Task goal
Which lines have the string "saya"? Copy all of them from the entries below.

Input data
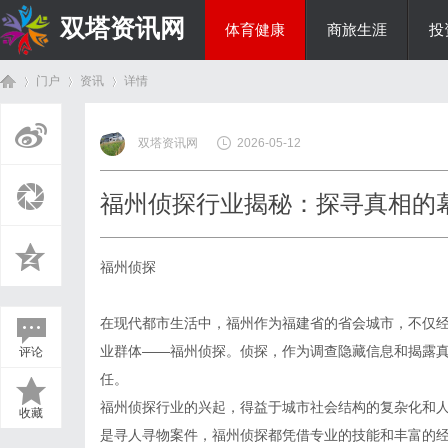
双塔资讯网
体育健康
商旅生涯
投
门户
资讯
详情
综艺娱乐
双塔资讯网
2026-05-12
首
›
›
›
福州侦探行业揭秘：探寻真相的
福州侦探
在现代都市生活中，福州作为福建省的省会城市，不仅
业群体——福州侦探。侦探，作为调查隐藏信息和揭露
评论
页
任。
福州侦探行业的兴起，得益于城市社会结构的复杂化和
收藏
是寻人寻物案件，福州侦探都凭借专业的技能和丰富的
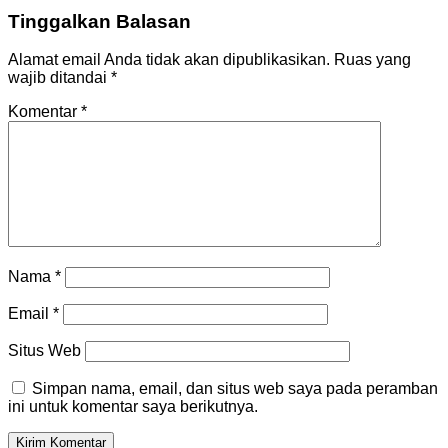
Tinggalkan Balasan
Alamat email Anda tidak akan dipublikasikan.
Ruas yang
wajib ditandai
*
Komentar
*
Nama
*
Email
*
Situs Web
Simpan nama, email, dan situs web saya pada peramban
ini untuk komentar saya berikutnya.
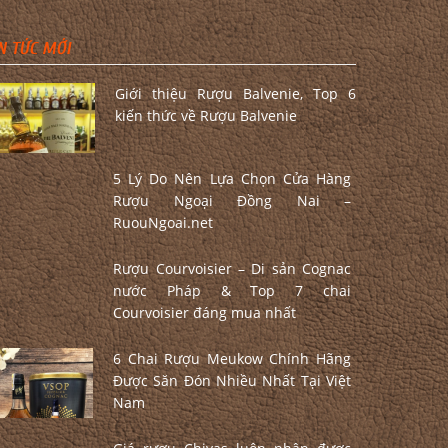
N TỨC MỚI
Giới thiệu Rượu Balvenie, Top 6
kiến thức về Rượu Balvenie
5 Lý Do Nên Lựa Chọn Cửa Hàng
Rượu Ngoại Đồng Nai –
RuouNgoai.net
Rượu Courvoisier – Di sản Cognac
nước Pháp & Top 7 chai
Courvoisier đáng mua nhất
6 Chai Rượu Meukow Chính Hãng
Được Săn Đón Nhiều Nhất Tại Việt
Nam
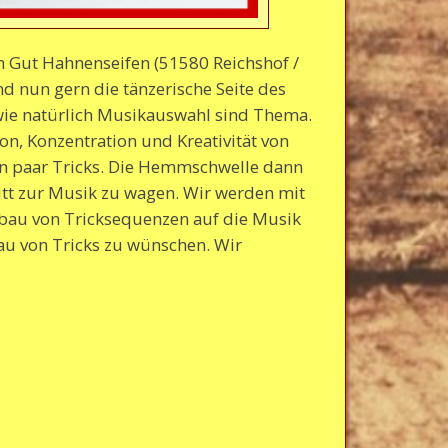
 Gut Hahnenseifen (51580 Reichshof /
und nun gern die tänzerische Seite des
ie natürlich Musikauswahl sind Thema.
n, Konzentration und Kreativität von
in paar Tricks. Die Hemmschwelle dann
ritt zur Musik zu wagen. Wir werden mit
bau von Tricksequenzen auf die Musik
bau von Tricks zu wünschen. Wir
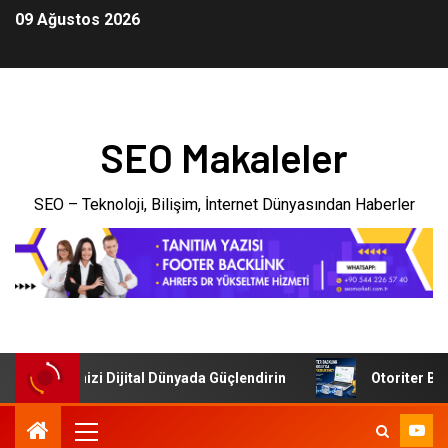
09 Ağustos 2026
SEO Makaleler
SEO – Teknoloji, Bilişim, İnternet Dünyasından Haberler
: İşletmenizi Dijital Dünyada Güçlendirin
Otoriter Backl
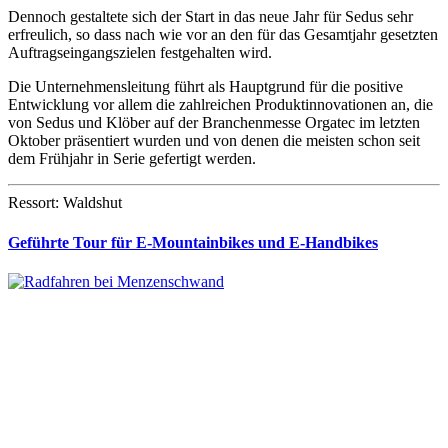
Dennoch gestaltete sich der Start in das neue Jahr für Sedus sehr
erfreulich, so dass nach wie vor an den für das Gesamtjahr gesetzten
Auftragseingangszielen festgehalten wird.
Die Unternehmensleitung führt als Hauptgrund für die positive
Entwicklung vor allem die zahlreichen Produktinnovationen an, die
von Sedus und Klöber auf der Branchenmesse Orgatec im letzten
Oktober präsentiert wurden und von denen die meisten schon seit
dem Frühjahr in Serie gefertigt werden.
Ressort: Waldshut
Geführte Tour für E-Mountainbikes und E-Handbikes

Solution
Simpan nama, email, dan situs web saya pada peramban
ini untuk komentar saya berikutnya.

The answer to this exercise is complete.